**WHAT THIS EXERCISE ASKS**.
**1.** According to the passage on art projects, at what age was S. Leo Chiang separated from his parents?
**2.** Continue the passage on art projects from its last sentence.

**PAGE TEXT**.
——————

Bahar Behbahani’s Ispahan Flowers Only Once has multiple aspects; the project consists of a long-format video alongside the building of a community garden in New York City. The video delves into Behbahani’s relationship with the scholar Donald Wilber, who was an expert in Persian gardens and a spy who secretly orchestrated the 1953 CIA coup of Mohammad Mossadeq in Iran.

“I travelled the Persian Gardens series from Thomas Erben gallery in New York to the Hood Museum in Dartmouth College, and further to Shanghai and Moscow, among other places across the world,” Behbahani told Observer via email. “These engaging experiences have inspired and urged me to think and create a plan to impact a wider audience in a public platform—a fundamental search for a sense of place.”

Niv Acosta and his collaborator Fannie Sosa’s Brooklyn-based Black Power Naps is an exhibition that provides a space for rest and recalibration in defiance of historical conditioning. “The idea of sleep is haunted by deadly fictions—racist stigmas passed on from the days of slavery, when falling asleep during the day was a heavily punished act,” Acosta and Sosa wrote for Broadly.

Parachute Kids, an essayistic first-person film, explores filmmaker S. Leo Chiang’s separation from his parents at the age of 15, when he and his siblings were sent to America while his parents remained in Taiwan, as well as the long aftermath of that wrenching familial riff.

——————

**COLLECTED DATA**.
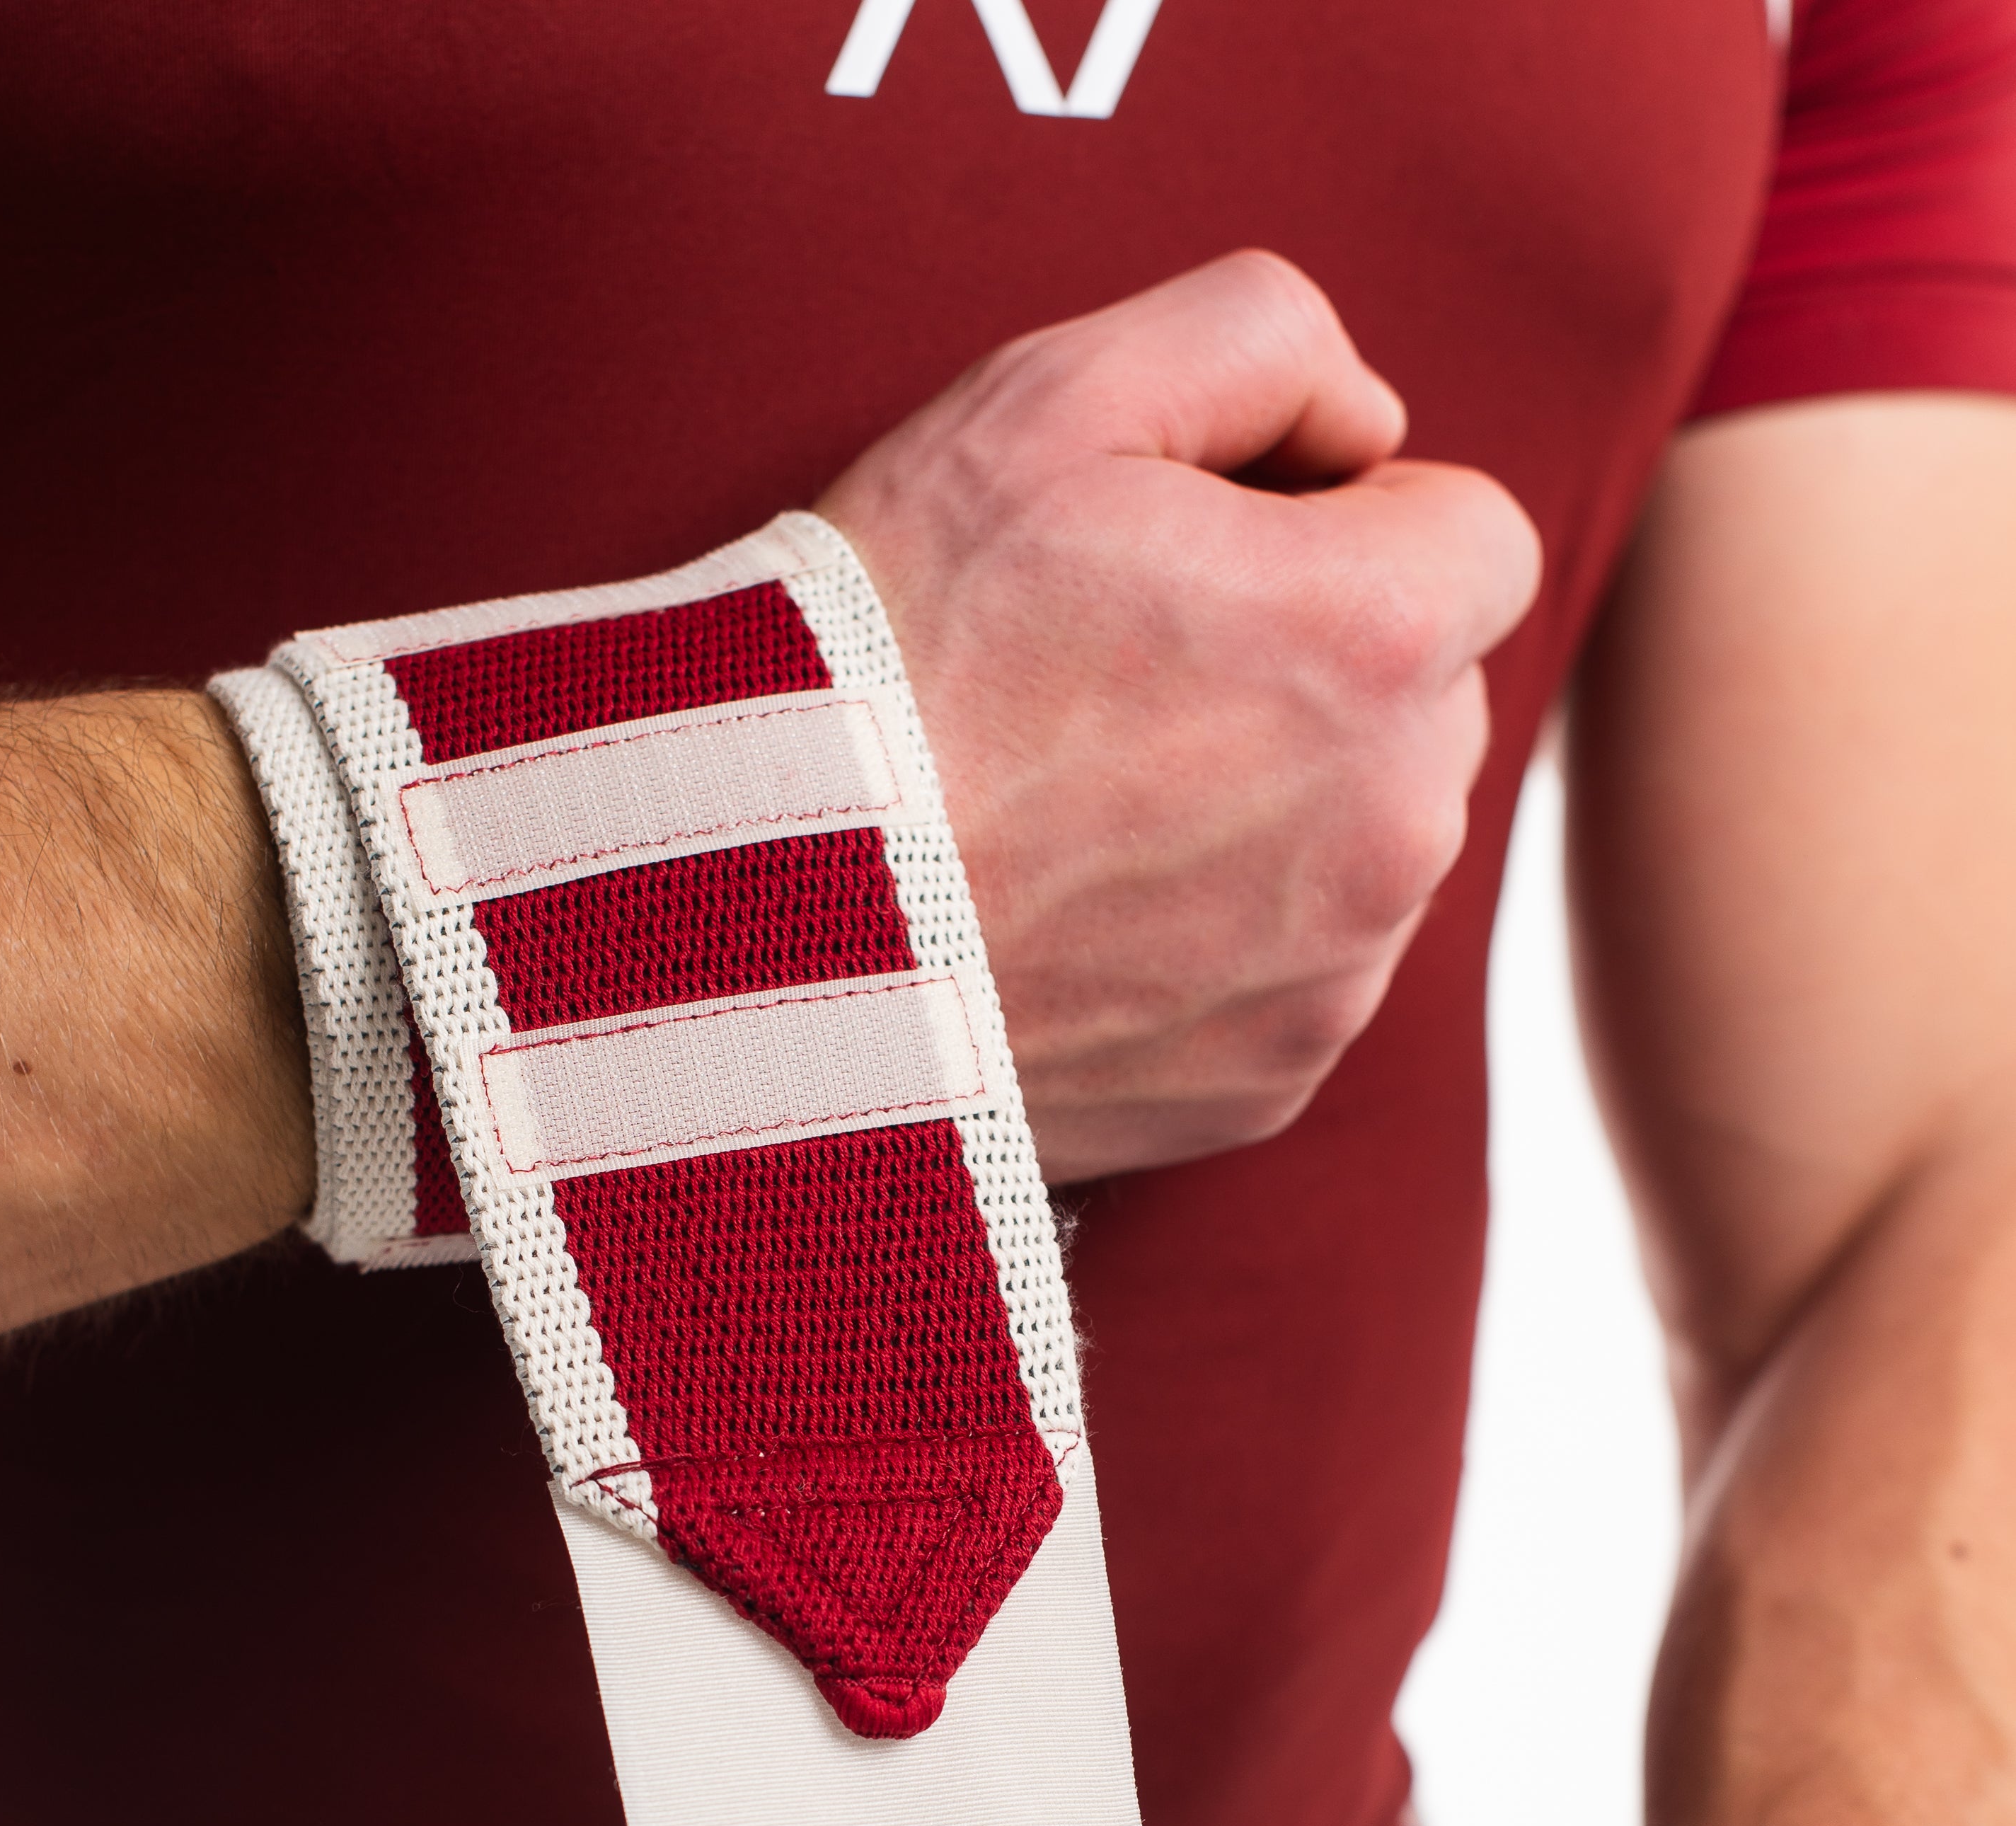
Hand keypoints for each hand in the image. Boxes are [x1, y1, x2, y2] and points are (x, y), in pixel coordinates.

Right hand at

——————

**TASK-BY-TASK ANSWERS**.
**1.** At 15.

**2.**
Alison O’Daniel’s The Tuba Thieves, which is composed of film installations, sculptures and performances, prioritizes the experience of those who are deaf or hard of hearing in its story, which centers around a deaf drummer and his interactions with kids in a marching band.

“For mid-­career artists like me, Creative Capital can help make the difference between whether we keep making art or give up,” performance artist Sheryl Oring told New York magazine in 2006. With its current group of awardees, the organization is telegraphing that the people it wants to throw its weight behind, and whose voices it wants to amplify, look nothing like the old guard of years past.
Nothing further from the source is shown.